- **Text section**:
--------------------

First I turned the outside diameter to rough size before reversing it to turn the other half so that I could hold it in a fixture.






I made this simple fixture to turn the eccentric sections and bore and ream the hole for the shaft.







I parted off too early having forgotten to machine the groove for the eccentric, but I recovered from this mistake using my collet chuck.  I made this little parting tool to make the groove for the eccentric.








The plans call for 7ba here but I always use metric for grub screws.  Mainly because I have never found anywhere that sells 7ba grub screws.  It's easy to find 2.5m and the appropriate tiny sized allen keys to tighten them up with.  Much nicer than a slot end.


----------



## jcreasey (Jan 7, 2020)

Ok now to build the eccentric!
I cleaned it up a bit with the belt sander and drilled a couple of 1/8" holes in the two center points.   This gave me a nice way to hold it horizontal so that I could clean up the side faces.








Once the sides were nice and parallel I cleaned up the other two sides.






A bit of stunt milling here using my little grinding vise to make clearance for the long tail of the eccentric by hanging it out over the main vise.  I drilled the two bolt holes in the sides and then slitted the part along the center hole.






After bolting everything back together I could bore out the hole where the cam fits.  I was going to solder the two halves together for this but the bolts seemed fine so I just used those.  This caused no problems.






I used a nice sharp D-bit cutter to mill out the bore to fit my cam.  It probably would have been much smarter to have made the the cam to fit the bore as I couldn't really do any test fits for this part.  I did it by the numbers and everything worked out very well.   It was a bit tense though!






To clean up the sides I bolted everything down to a nice piece of plate.  I adjusted for the angle and cleaned up the top and bottom edges.  I left the sides as cast.  They are a bit thicker than plan but I think they look ok.






I spent a bit of time cleaning up the radiuses on the big end of the eccentric.   This destroyed my bolts but I have plenty of spares.  I used the allen key to provide friction while I rotated the part by hand against the cutter.    Normally this kind of reckless behaviour sees me in tears with a destroyed part, but this time I got lucky.






And here it is all fitted together.  The knurling wheel is just a temporary spacer!


----------



## jcreasey (Jan 7, 2020)

One of the last remaining jobs is to build the slide valve.  Not much going on here really, just some straight forward milling with tiny end mills.


----------



## jcreasey (Mar 11, 2020)

Things are still progressing on my little mill engine build.
I decided I wanted some drain cocks for the cylinder but instead of doing the sensible thing and buying them I decided I would make my own.
Well one of the trickier parts to make is a little washer at the bottom which has a square hole in it.  Of course to do that properly I needed a rotary broach.  Of course instead of doing the sensible thing and buying a rotary broach I decided to make that too!
Don't you just love these rabbit holes that model engineering provides!

Here is my finished rotary broach.  I used the Hemingway kit and it all worked out great.





That allowed me to make these tiny washers with square holes.  Also one side was dished out with a ball nose end mill so that it would sit snugly against the base of the valve.

--------------------

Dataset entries
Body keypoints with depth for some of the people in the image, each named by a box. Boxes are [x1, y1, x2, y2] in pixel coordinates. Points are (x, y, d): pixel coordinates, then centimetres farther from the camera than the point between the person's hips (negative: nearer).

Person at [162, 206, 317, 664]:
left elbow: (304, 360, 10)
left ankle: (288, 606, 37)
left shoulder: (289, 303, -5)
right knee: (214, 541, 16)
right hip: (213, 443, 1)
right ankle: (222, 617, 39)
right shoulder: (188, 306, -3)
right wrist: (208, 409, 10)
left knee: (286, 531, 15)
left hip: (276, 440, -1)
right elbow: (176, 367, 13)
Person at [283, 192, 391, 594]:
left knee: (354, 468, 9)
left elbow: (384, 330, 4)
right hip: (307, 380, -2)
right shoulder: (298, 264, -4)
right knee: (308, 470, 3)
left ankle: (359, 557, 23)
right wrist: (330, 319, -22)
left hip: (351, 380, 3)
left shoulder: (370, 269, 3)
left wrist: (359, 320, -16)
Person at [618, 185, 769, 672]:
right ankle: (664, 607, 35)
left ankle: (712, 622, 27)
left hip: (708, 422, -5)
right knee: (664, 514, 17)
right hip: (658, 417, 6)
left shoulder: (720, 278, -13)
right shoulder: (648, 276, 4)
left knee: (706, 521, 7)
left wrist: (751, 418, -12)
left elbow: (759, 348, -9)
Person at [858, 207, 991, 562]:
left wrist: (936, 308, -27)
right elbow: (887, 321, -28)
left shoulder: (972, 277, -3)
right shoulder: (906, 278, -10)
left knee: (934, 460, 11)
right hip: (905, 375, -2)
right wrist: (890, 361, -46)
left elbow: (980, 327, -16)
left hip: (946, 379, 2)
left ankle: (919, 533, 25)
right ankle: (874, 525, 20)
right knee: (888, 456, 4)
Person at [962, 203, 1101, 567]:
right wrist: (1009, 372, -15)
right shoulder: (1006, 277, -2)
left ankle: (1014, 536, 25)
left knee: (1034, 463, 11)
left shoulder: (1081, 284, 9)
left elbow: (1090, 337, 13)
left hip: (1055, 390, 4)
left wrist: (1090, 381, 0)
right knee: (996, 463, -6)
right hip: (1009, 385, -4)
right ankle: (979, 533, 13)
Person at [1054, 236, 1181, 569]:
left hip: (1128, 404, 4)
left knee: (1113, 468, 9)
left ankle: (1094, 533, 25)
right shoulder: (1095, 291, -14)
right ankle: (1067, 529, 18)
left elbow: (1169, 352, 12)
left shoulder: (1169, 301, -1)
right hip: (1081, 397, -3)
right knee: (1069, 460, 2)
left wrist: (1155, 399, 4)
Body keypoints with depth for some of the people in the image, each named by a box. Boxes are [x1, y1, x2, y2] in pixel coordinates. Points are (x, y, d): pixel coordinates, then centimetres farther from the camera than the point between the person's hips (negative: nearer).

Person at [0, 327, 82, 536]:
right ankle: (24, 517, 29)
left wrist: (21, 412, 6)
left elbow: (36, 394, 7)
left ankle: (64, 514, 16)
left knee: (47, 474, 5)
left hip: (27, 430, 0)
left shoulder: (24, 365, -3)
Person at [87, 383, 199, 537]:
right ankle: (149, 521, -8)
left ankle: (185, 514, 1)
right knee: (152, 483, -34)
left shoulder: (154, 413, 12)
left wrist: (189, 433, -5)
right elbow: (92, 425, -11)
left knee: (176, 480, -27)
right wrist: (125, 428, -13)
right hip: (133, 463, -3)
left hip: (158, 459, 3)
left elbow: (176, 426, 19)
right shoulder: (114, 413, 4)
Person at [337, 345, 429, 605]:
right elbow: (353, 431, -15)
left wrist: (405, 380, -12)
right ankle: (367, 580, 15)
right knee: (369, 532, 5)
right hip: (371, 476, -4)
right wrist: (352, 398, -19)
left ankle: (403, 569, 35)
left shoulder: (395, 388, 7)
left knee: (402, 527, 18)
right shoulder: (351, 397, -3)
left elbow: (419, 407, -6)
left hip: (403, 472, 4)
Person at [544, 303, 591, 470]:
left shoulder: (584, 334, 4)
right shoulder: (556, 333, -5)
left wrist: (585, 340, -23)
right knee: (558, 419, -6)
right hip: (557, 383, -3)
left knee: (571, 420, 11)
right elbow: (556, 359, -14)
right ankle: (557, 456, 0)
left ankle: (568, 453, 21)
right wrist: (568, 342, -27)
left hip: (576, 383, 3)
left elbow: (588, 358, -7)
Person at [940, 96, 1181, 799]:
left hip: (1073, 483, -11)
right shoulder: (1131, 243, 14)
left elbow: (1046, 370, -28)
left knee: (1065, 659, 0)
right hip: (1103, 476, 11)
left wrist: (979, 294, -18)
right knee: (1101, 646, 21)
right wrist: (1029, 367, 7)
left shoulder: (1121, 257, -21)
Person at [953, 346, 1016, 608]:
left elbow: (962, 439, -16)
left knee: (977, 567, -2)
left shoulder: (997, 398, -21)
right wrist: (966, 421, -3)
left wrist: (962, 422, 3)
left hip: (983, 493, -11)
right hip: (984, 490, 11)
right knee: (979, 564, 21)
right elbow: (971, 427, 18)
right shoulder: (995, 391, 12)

--------------------

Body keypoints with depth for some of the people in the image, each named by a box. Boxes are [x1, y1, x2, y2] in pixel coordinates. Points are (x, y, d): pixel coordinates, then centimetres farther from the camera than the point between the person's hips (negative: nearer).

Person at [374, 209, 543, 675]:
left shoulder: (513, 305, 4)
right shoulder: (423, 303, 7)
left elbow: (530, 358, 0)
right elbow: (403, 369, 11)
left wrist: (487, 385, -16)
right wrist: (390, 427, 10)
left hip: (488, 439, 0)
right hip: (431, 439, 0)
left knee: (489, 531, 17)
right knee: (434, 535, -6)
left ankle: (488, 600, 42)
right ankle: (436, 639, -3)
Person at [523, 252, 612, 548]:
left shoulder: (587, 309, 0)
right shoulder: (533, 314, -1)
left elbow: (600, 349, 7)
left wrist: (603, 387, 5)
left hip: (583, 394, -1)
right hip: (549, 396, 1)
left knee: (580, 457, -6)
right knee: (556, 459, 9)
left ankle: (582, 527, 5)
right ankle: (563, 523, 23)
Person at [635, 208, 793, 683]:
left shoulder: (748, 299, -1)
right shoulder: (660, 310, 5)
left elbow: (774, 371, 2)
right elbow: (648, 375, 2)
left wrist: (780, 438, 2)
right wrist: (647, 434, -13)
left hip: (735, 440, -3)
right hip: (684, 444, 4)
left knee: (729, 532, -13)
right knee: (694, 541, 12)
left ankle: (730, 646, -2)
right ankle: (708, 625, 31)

--------------------

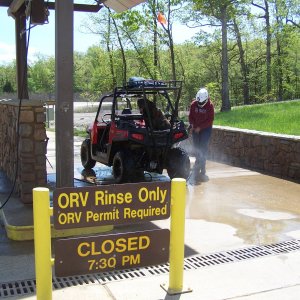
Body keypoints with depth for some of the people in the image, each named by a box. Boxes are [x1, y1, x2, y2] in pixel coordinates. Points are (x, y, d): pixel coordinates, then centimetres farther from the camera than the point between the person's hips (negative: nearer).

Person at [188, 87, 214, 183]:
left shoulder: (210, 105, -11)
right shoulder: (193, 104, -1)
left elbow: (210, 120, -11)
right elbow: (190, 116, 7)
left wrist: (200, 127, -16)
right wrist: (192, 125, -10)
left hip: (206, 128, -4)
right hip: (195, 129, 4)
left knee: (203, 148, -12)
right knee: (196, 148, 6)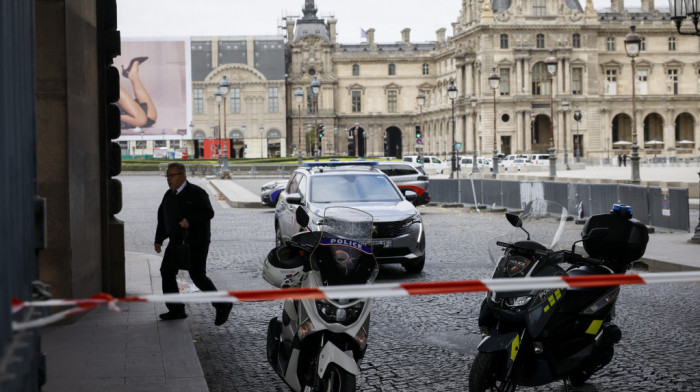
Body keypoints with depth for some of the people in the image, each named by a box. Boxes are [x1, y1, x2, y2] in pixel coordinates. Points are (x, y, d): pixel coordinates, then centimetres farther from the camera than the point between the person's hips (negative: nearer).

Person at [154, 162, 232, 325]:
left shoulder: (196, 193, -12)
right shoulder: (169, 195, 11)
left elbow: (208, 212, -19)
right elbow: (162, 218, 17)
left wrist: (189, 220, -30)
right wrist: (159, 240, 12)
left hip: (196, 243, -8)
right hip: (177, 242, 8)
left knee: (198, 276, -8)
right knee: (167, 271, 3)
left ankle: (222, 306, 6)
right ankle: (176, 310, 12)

--------------------

- **What to do**:
• A. In the mill engine build thread, which kit did the builder use to make the rotary broach?
• B. Write the next part of the mill engine build thread, starting after its final sentence.

- **Activity answers**:
• A. The Hemingway kit.

• B.
Once again I used my taper turning attachment to make the tapered section of the valve.
I also used it to make a little D-bit cutter which was used to make the tapered hole.





The bodies were shaped using a form tool.  This photo shows things coming together.
I made the valves two at a time so I would have something to hang onto without wasting too much brass.
The tapered section has a square key milled in just above the thread which fits into the square hole.  This prevents the little nut from unscrewing when the valve is opened and closed.






I made a super skinny little parting tool to separate the two valves.





Here are the completed valves mounted on the cylinder.   There wasn't really a good spot to mount them on the casting so I used an 8mm end mill to make a nice flat bottomed hole.  I then made some little round pieces of bronze which I brazed onto the side of the cylinder.  These were tapped for the little valves and everything seems to come together nicely.


----------



## bobden72 (Mar 11, 2020)

Now that's what I call dedication and not taking the easy route.  The end result looks great good job.


----------



## Brian Hutchings (Mar 11, 2020)

Very nice build and thanks for the tip about making drain cocks.
Brian (almost at the centre of England).


----------



## propclock (Mar 11, 2020)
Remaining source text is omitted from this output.